Let me tell you a little bit about myself.
My name is Linnea (lin-ay-ah) and I’m a Swedish/Finnish/British/Canadian girl who is married to a Persian guy. I have a wide variety of interests and have always loved learning about different cultures, which ties into my passion for travelling, cooking, and reading. I also enjoy music, board games, movies, WWII history, and obsessing over elephants. I make my living off of teaching musical theatre, which is more fun than it is work. My husband, Peter, and I are animal enthusiasts and have many animal “children”. Sherlock and Watson, our two rats, were saved from a tragic death of being eaten by our snake, Herodias; this is because Peter thought they were too cute to be used as snake food. We also have two gerbils, Starsky and Hutch, which makes us an odd, but happy little family! My family and friends mean the world to me and I love Peter with all my heart. Above all, I thank God who has given me all of these precious gifts to enjoy and treasure.
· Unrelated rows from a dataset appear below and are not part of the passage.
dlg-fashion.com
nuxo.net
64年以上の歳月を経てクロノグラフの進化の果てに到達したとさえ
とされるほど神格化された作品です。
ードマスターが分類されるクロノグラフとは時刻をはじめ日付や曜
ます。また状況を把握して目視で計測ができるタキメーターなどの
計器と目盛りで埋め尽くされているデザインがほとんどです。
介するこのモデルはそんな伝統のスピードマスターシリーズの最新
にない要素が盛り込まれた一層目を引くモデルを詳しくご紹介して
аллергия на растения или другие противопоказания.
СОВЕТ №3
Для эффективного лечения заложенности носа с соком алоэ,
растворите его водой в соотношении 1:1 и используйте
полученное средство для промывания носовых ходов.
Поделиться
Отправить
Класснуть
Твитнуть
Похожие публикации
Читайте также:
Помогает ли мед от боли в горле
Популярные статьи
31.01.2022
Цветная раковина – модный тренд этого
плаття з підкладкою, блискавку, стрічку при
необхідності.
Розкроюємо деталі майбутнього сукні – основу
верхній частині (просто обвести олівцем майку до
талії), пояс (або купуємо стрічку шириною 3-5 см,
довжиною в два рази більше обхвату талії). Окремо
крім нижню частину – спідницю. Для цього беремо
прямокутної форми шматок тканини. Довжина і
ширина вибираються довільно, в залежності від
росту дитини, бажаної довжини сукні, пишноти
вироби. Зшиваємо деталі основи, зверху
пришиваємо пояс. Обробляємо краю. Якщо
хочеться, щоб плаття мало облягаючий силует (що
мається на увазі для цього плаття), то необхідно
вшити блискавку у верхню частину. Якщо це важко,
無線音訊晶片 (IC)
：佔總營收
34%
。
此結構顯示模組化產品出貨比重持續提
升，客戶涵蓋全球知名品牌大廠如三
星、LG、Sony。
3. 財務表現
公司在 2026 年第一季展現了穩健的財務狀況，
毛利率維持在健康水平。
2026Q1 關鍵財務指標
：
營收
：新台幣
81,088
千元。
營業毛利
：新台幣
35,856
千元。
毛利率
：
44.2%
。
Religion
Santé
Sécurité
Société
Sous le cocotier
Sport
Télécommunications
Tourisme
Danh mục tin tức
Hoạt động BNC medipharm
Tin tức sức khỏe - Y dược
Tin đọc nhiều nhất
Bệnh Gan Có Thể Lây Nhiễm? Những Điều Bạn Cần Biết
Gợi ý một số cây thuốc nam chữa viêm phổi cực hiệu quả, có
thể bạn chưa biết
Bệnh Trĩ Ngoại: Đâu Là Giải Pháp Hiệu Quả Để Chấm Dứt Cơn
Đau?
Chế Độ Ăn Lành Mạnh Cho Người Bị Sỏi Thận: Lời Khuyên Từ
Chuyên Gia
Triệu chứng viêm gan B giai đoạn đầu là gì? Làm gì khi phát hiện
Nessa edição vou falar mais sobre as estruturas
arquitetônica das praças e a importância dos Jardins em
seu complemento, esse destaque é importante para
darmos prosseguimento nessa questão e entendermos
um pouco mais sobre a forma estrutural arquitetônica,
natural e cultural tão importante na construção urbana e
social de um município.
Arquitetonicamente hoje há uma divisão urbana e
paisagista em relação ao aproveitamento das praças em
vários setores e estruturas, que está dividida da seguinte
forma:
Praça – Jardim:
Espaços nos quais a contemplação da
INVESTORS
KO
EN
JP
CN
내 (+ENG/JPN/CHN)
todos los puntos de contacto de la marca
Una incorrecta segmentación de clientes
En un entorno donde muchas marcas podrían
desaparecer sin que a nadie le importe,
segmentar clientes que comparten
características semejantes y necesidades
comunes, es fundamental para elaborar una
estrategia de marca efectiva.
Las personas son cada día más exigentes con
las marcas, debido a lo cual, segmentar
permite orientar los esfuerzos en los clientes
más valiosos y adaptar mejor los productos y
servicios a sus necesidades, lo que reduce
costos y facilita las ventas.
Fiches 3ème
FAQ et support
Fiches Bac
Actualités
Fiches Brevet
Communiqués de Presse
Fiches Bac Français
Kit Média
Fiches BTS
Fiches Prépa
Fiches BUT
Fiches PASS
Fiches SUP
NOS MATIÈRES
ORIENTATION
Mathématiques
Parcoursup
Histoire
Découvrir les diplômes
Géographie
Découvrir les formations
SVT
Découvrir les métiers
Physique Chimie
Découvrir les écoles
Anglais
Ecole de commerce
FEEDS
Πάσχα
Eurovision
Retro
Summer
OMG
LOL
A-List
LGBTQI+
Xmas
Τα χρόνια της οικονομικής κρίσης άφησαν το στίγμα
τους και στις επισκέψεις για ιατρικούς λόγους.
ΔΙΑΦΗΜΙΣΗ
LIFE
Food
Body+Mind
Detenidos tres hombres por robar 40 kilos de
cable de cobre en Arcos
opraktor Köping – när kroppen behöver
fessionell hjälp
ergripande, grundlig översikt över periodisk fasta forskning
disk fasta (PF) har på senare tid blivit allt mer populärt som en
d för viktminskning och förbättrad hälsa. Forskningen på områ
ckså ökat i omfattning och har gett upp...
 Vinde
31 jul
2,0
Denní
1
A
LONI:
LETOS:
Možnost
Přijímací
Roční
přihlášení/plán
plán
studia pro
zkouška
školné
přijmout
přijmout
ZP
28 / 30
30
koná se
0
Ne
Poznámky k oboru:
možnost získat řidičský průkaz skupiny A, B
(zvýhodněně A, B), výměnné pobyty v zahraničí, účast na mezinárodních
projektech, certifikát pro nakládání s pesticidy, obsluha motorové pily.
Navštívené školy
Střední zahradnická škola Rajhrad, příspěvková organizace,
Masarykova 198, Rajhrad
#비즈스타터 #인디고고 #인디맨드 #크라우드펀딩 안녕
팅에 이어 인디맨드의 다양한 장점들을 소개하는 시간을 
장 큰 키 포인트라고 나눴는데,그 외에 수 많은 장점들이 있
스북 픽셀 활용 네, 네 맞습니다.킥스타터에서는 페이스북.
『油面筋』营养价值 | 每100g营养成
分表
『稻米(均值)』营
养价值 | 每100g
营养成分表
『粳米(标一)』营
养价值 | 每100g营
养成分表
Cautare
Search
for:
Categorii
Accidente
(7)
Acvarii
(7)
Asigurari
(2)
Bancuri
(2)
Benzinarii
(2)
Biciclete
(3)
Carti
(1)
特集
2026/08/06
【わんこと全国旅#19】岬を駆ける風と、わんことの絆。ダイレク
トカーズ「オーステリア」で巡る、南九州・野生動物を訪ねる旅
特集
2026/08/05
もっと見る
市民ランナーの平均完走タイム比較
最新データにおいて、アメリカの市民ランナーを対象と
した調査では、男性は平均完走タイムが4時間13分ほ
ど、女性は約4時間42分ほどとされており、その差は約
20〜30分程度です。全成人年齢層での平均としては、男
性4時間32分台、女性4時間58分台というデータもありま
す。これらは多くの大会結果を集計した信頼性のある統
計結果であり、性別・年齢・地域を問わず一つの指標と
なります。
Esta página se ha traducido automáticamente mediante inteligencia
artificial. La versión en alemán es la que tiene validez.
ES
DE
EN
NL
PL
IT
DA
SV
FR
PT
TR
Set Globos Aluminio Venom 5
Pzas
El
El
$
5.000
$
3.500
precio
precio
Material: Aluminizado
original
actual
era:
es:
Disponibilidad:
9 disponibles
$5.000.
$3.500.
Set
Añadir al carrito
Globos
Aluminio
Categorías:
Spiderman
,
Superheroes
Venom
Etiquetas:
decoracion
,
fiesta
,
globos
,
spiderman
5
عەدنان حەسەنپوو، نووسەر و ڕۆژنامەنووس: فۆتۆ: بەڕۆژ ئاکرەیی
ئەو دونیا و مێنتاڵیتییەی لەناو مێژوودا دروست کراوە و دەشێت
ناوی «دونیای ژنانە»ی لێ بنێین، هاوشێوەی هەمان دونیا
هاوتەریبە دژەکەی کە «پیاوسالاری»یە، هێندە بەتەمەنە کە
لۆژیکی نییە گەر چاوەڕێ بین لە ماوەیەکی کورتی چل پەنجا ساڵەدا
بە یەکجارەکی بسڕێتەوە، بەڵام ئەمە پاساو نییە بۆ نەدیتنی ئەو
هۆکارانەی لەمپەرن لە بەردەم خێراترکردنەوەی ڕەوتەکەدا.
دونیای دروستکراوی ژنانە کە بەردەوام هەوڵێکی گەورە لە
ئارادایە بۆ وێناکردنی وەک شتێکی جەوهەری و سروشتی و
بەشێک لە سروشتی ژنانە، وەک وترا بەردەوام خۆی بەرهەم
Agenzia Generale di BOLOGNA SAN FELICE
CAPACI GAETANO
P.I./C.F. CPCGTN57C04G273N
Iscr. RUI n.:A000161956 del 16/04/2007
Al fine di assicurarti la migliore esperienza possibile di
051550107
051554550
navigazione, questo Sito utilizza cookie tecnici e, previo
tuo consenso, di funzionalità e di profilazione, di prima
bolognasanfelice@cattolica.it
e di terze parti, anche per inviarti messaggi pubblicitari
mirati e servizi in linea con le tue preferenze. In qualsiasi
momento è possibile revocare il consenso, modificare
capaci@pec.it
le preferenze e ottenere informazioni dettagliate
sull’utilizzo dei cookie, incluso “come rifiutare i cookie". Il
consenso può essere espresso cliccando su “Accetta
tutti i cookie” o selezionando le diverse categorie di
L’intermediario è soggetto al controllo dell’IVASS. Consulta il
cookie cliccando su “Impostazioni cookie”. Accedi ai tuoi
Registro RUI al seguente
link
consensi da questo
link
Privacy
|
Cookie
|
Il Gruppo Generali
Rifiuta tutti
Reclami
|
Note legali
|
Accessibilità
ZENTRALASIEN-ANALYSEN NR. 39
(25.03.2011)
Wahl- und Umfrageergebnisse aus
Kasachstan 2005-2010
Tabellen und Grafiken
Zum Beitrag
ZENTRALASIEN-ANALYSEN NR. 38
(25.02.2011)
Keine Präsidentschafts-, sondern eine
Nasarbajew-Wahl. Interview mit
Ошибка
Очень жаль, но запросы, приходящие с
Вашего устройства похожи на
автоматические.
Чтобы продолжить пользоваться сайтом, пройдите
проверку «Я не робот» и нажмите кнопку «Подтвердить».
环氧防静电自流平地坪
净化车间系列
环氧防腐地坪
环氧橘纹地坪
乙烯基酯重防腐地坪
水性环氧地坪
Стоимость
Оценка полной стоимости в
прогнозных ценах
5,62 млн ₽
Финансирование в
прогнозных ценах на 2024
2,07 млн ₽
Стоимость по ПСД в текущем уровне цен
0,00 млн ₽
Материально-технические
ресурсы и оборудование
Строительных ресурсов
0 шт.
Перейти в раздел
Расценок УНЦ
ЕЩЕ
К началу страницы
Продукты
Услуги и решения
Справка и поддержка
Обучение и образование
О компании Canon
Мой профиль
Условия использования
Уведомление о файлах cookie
At the end of the teaching year, it’s not uncommon to receive a few ‘thank you’ gifts. One of the gifts I received was a journal with the word ‘inspire’ on the front of it. One of the definitions I found for the word ‘inspire’ was: “to give (someone) an idea about what to do or create”. I feel like, aside from my job as a choreographer, I’m not always the most creative person. I spend most of my spare time during the day reading, but almost never doing something creative. I began to think about all the ways I could be more creative and a blog seemed like a simple way to get started. I have to be honest, I’m not quite sure what this blog will be used for. I used to have a travel blog, but I created it when I was 19 and some of it’s cringe-worthy. I’m determined to be more mindful about what I write. I look back on my old blog posts and wonder why I didn’t put more thought into writing them. They seem, to me, like the narrative of an immature girl who focused more on the social aspect of travelling than the places themselves. I guess that was true for that time. I used travelling as a means for escaping home, where I was discontent. It wasn’t until the summer of 2014 that I truly felt content and confident. I told myself that I would be happy living in Vancouver for the rest of my life and that, if God willed it be, I would also be content living a life of singleness. God has a sense of humour. Not even a month after I came to this happy conclusion, I met Peter. Not even a year after we met, we were married.
Back to the purpose of the blog. I’d like to write about my previous travels when I’m feeling antsy to get away or write about books that I’ve just read or share recipes of my favourite Persian – or non-Persian – dishes. I think I’ll just write about whatever is on my mind at the time. Whatever inspires me.